Informatics has a broad applicability across the industry and beyond, so the program is offering a wildly impactful skillset to its students.
“The information you receive from us could lead you to becoming a community health worker, a career in behavioral health. If you have the desire to help and impact your community from a public health standpoint, this is the program for you,” says Washington.
It’s attracting students from all walks of life.
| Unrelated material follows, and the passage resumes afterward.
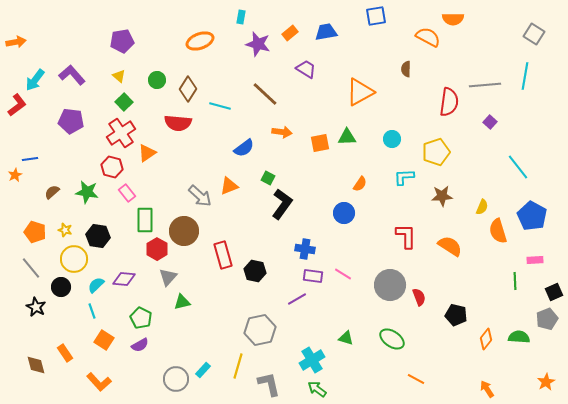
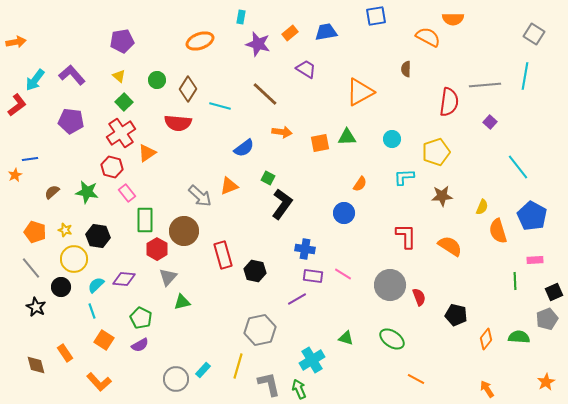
green arrow at (317, 389): moved 18 px left; rotated 30 degrees clockwise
Their oldest student is 68 years old and trying to understand these systems and how they can help their community.
“I think COVID really stuck with a lot of people: seeing the numbers, the death rates, and wondering what it all means from a public health perspective and how you can make sure you’re educating your community,” says Washington. “This gives us a way to be ready so we don’t have to get ready when the next thing happens.”
Public health prior to the pandemic in some ways flew under the radar. People were aware of it, but Washington points out that many didn’t have a keen understanding of public health until we were faced with a global crisis.
“We can say we have a crisis with diabetes or hypertension, access to medication, and these are public health issues, but it was COVID” that put a name to it for many, she says.
Informatics grows more and more important every day as well.
“You’re signing in at the hospital with a kiosk—that’s informatics. All of this information we enter into the system, where does it go now?” says Washington. “Informatics is on the forefront, and it’s always been there.”
Washington is optimistic that this growing interest—and growing student population—can make a big impact on public health and informatics.
“If and when we face this reality, with pandemics or hypertension or diabetes or substance abuse, it’s all a public health crisis. Now we’re developing a team that can have an impact,” she says. “We’ll meet the needs of the community from a public health perspective by analyzing the data and filling a much-needed gap.”
This kind of training enables a new generation of professionals to not only gather data but understand it and make changes that will have a powerful impact on the communities that need it most.
“What does the data mean and how is my community impacted by it? That’s the data perspective. And now how do I change it? That’s the public health planning perspective,” she says. “We’re helping them determine the why. The things you need to understand for a larger perspective.”
Getting to the root cause of a public health issue can lift an entire community or region.
“The more hands we have impacting the public, the better off we are,” says Washington. “The health of the public is the health of everyone.”